Sidewalk Labs, Alphabet’s “urban innovation” unit, planned to build a “smart city” model along a 12-acre stretch of Toronto waterfront known as Quayside.
But they abandoned the project in 2020, MIT notes Technology overview“at the end of years of public debate over a $900 million vision for a data-rich city within a city.”
The main idea of Sidewalk was new bright technologies. This unassuming stretch of Toronto was set to become a hub for a streamlined urban experience, with robot taxis, heated sidewalks, autonomous trash collection, and an extensive digital layer to monitor everything from street crossings to park bench use. If successful, Quayside could become a proof of concept, setting a new development model for cities everywhere. This could demonstrate that the sensor-based smart city model adopted in China and the Persian Gulf has a place in more democratic societies. Instead, Sidewalk Labs’ two-and-a-half-year struggle to create an “Internet-free” neighborhood has failed to see why anyone would want to live there….
The technical approach of the project caused the antagonism of many; his seemingly nonchalant attitude toward the privacy concerns of Torontonians was probably the main cause of his demise. Canada has far less tolerance than the US for private-sector control of public streets and transportation, or for companies to collect data on the routine activities of people as they go about their lives. “In the US, it’s life, liberty and the pursuit of happiness,” says Alex Ryan, senior vice president of partnership solutions at MaRS Discovery District, a Toronto nonprofit founded by a consortium of public and private funders and named North America’s largest urban innovation hub. “There is peace, order and good government in Canada.
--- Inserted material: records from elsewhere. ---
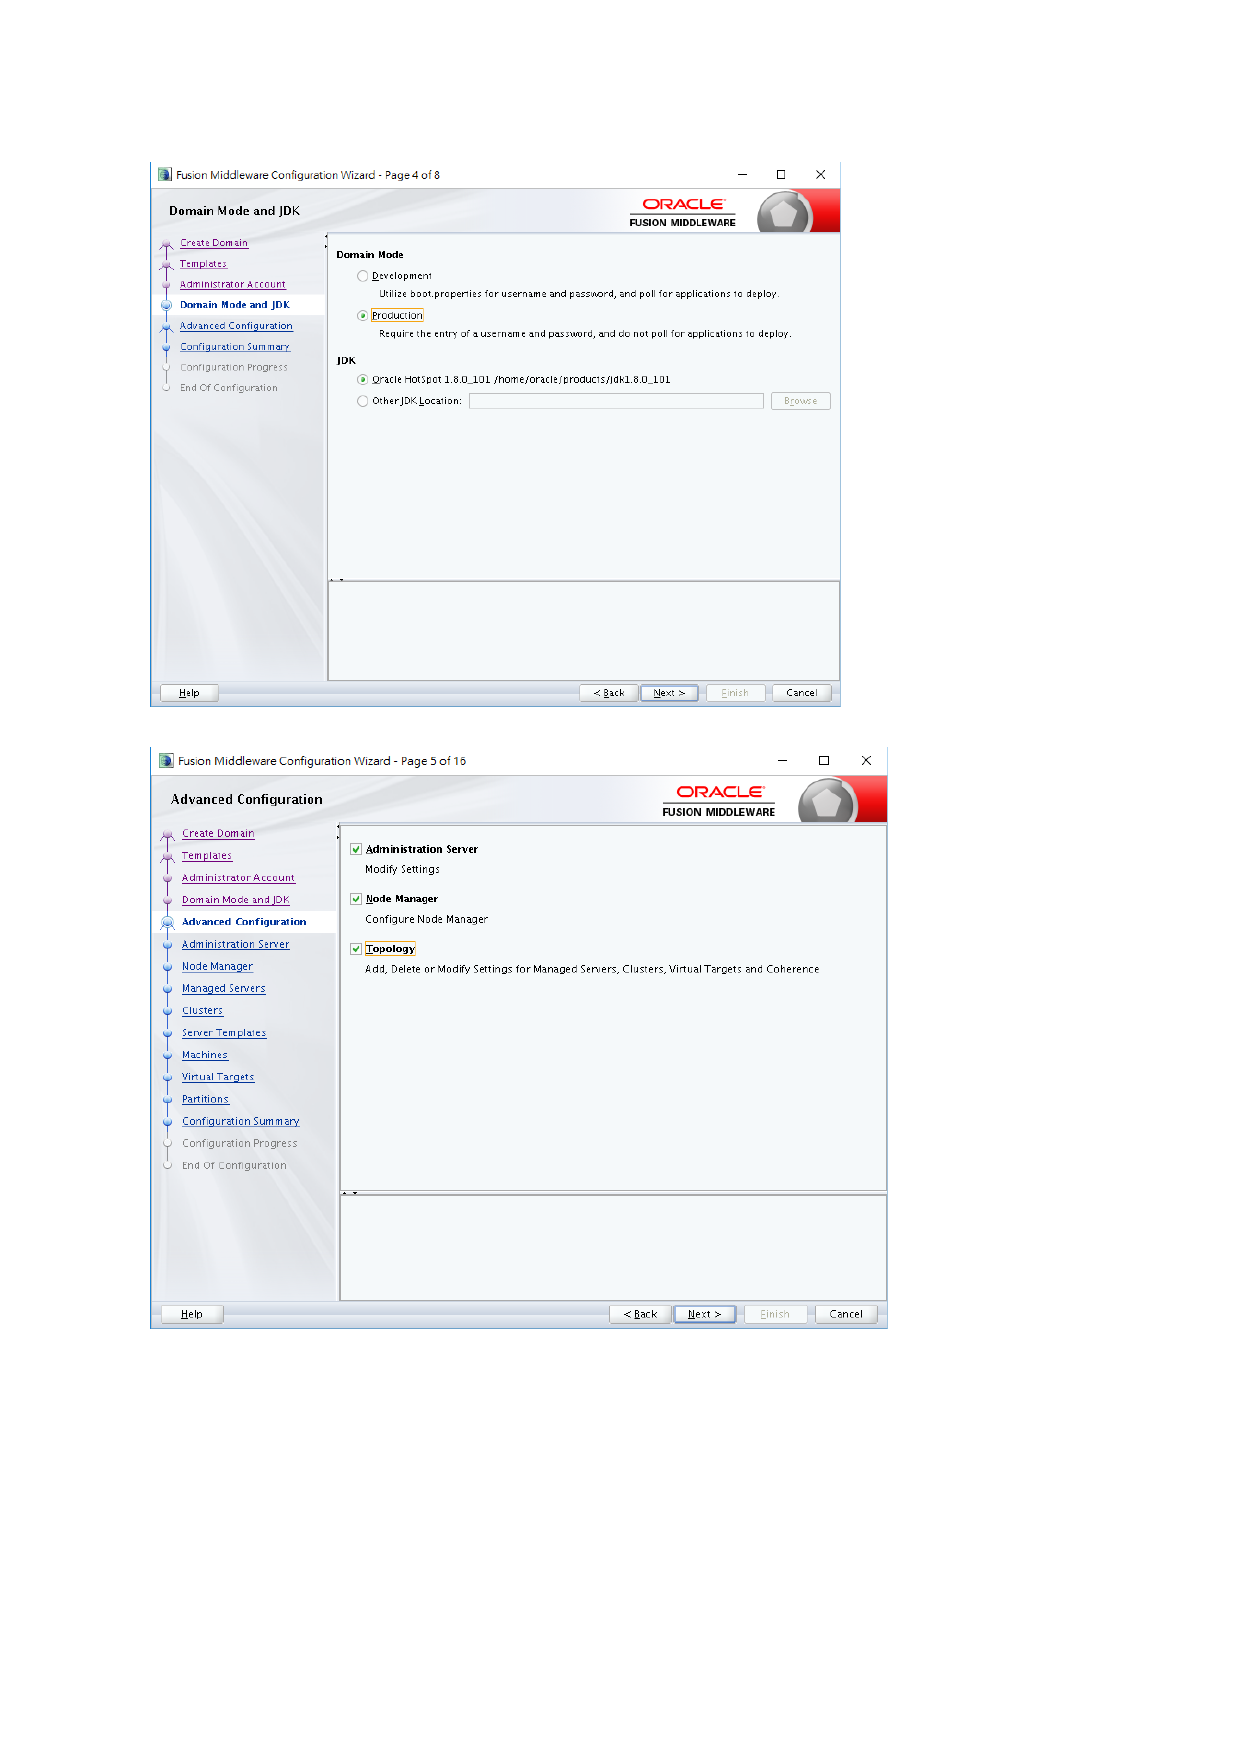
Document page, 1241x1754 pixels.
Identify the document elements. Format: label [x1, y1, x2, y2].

picture [150, 162, 841, 707]
picture [150, 747, 888, 1329]
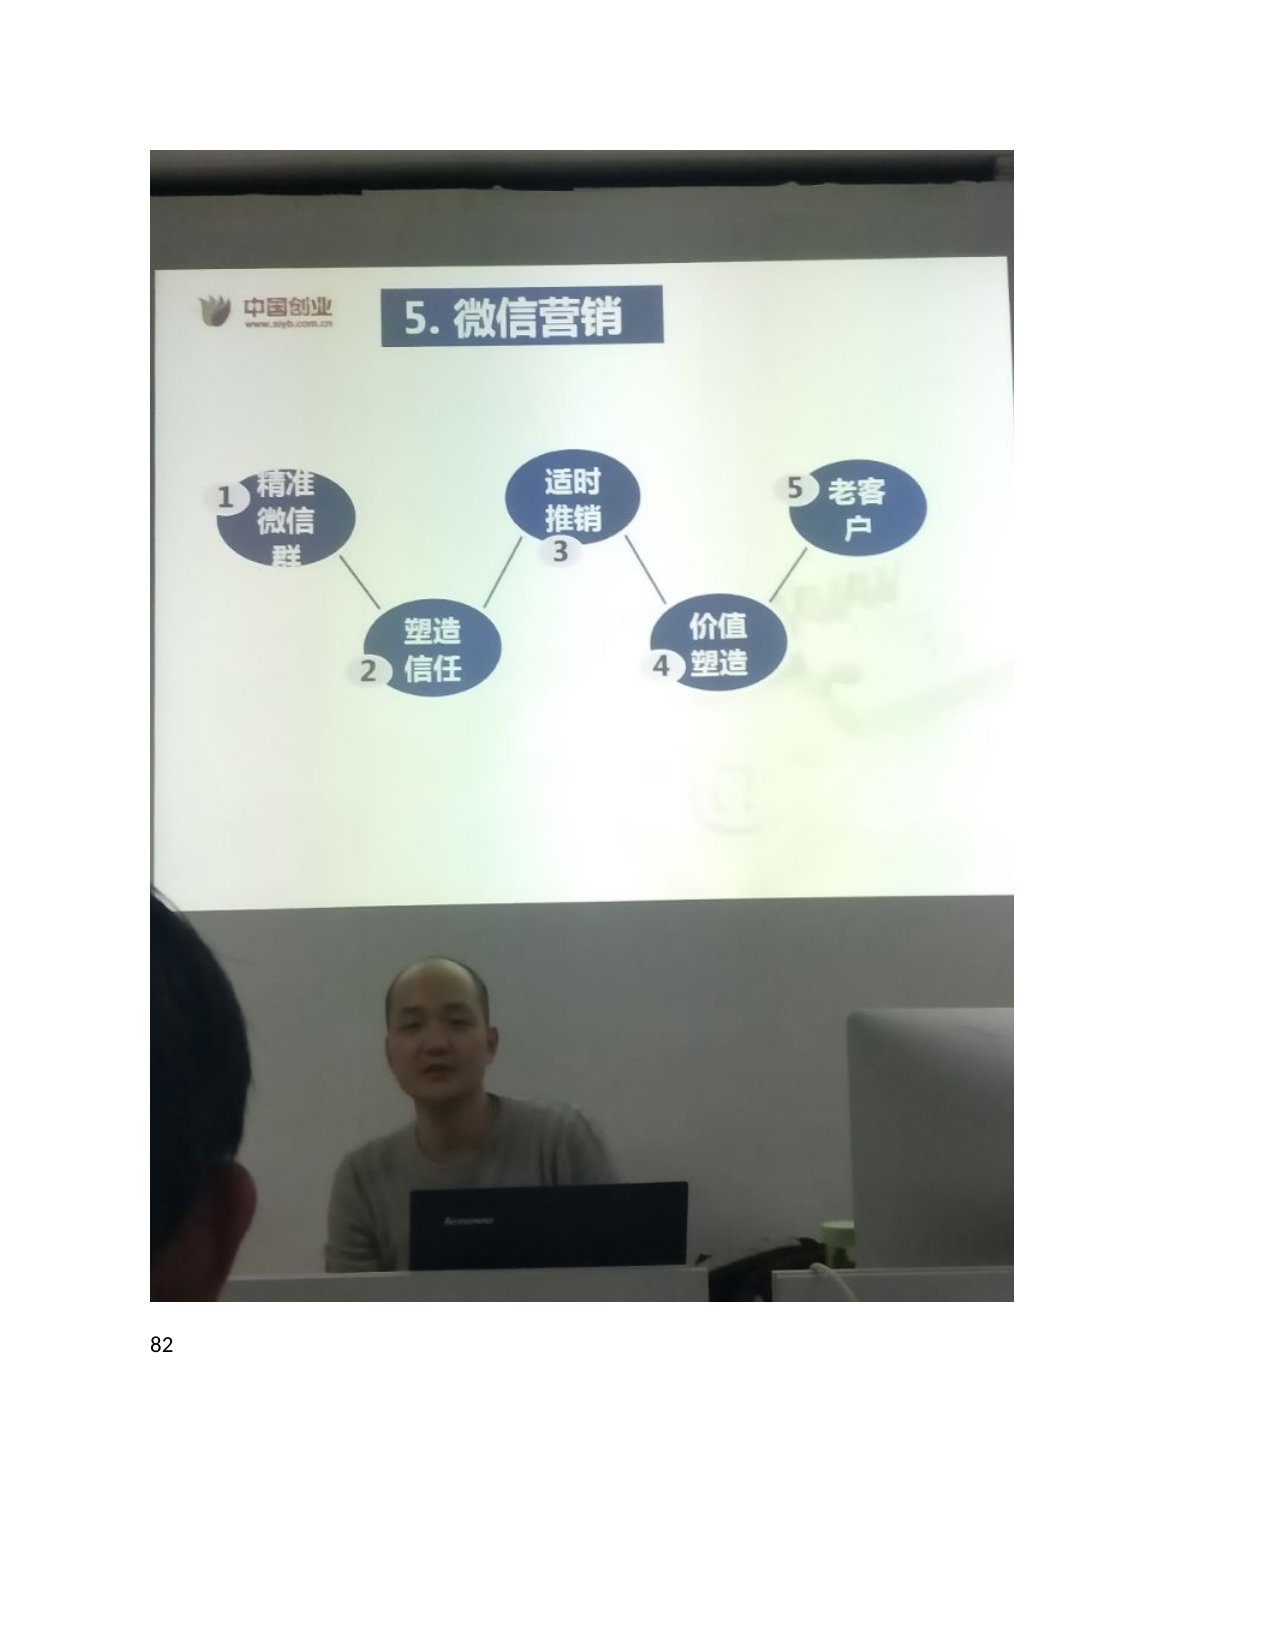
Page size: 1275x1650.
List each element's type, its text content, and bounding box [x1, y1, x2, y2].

text 82 [150, 1330, 1125, 1358]
picture [150, 150, 1014, 1302]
Canadians don’t expect the private sector to come in and save us from the government because we trust the government so much.”
With its top-down approach, Sidewalk failed to understand Toronto’s civic culture. Almost every person I spoke to about the project used the word “arrogance” or “arrogance” to describe the company’s attitude. Some people used both.
In February, Toronto announced new plans for the area, the article notes, with “800 affordable apartments, a two-hectare forest, a rooftop farm, a new arts space focused on Indigenous culture and a promise to be carbon-neutral. .. Indeed, the philosophical shift signaled by the new plan, with its emphasis on wind, rain, birds and bees rather than data and more data, appears to be a pragmatic response to the demands of the present and the near future.”
The article calls it “a clear rejection not only of the 2017 proposal, but of the very concept of a smart city.”